> EXERCISE REQUIREMENTS
Print the records word for word, from their first line through the line containing "-0.008041, 0.485167, 0.420344]]", including that line.

======== SUPPLIED MATERIAL ========

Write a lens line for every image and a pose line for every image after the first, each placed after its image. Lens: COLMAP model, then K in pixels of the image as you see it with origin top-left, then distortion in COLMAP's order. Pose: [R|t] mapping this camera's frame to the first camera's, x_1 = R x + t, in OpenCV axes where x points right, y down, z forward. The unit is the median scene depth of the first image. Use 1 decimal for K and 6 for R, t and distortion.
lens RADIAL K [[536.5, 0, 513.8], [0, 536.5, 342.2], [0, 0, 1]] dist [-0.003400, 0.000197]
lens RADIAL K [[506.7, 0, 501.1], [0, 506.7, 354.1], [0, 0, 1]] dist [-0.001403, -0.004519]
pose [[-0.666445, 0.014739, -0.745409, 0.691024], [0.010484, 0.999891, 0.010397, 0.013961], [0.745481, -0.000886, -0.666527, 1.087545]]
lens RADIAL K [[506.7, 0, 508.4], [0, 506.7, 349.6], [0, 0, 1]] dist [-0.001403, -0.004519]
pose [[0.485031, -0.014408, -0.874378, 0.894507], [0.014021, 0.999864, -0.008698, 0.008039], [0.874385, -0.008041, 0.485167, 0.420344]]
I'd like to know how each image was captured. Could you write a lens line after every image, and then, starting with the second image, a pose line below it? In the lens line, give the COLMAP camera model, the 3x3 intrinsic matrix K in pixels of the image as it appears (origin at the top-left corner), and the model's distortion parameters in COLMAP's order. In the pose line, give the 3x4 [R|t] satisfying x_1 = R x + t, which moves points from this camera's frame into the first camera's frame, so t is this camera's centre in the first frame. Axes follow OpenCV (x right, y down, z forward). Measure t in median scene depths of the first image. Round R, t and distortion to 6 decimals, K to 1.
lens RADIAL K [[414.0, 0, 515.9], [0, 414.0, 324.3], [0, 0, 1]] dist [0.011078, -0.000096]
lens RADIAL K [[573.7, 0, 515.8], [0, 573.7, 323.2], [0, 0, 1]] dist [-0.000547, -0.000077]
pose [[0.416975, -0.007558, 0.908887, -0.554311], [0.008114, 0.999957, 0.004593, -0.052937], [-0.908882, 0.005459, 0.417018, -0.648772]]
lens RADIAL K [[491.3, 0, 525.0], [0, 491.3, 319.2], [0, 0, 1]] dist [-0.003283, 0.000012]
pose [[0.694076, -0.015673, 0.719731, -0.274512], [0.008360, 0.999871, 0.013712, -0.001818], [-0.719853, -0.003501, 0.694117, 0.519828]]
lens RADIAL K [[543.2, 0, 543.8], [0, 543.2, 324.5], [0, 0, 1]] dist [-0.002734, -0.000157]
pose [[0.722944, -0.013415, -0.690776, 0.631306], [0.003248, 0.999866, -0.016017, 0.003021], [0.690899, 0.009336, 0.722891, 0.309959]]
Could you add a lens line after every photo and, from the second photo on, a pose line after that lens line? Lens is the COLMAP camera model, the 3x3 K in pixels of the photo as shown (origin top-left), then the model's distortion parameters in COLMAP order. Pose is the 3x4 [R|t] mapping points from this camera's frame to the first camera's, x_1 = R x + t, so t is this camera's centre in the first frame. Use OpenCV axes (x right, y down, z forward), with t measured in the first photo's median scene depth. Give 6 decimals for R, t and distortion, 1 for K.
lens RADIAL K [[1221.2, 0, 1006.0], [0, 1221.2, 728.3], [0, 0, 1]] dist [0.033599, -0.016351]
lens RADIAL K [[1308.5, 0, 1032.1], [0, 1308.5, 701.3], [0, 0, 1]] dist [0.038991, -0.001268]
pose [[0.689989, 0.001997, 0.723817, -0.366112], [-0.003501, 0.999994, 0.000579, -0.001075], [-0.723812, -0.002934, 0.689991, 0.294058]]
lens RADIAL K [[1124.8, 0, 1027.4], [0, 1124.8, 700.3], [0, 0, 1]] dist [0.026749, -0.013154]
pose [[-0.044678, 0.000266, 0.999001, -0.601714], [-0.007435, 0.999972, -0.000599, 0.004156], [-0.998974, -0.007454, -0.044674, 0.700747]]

========

> ANSWER TO THE PROBLEM
Write a lens line for every image and a pose line for every image after the first, each placed after its image. Lens: COLMAP model, then K in pixels of the image as you see it with origin top-left, then distortion in COLMAP's order. Pose: [R|t] mapping this camera's frame to the first camera's, x_1 = R x + t, in OpenCV axes where x points right, y down, z forward. The unit is the median scene depth of the first image. Use 1 decimal for K and 6 for R, t and distortion.
lens RADIAL K [[536.5, 0, 513.8], [0, 536.5, 342.2], [0, 0, 1]] dist [-0.003400, 0.000197]
lens RADIAL K [[506.7, 0, 501.1], [0, 506.7, 354.1], [0, 0, 1]] dist [-0.001403, -0.004519]
pose [[-0.666445, 0.014739, -0.745409, 0.691024], [0.010484, 0.999891, 0.010397, 0.013961], [0.745481, -0.000886, -0.666527, 1.087545]]
lens RADIAL K [[506.7, 0, 508.4], [0, 506.7, 349.6], [0, 0, 1]] dist [-0.001403, -0.004519]
pose [[0.485031, -0.014408, -0.874378, 0.894507], [0.014021, 0.999864, -0.008698, 0.008039], [0.874385, -0.008041, 0.485167, 0.420344]]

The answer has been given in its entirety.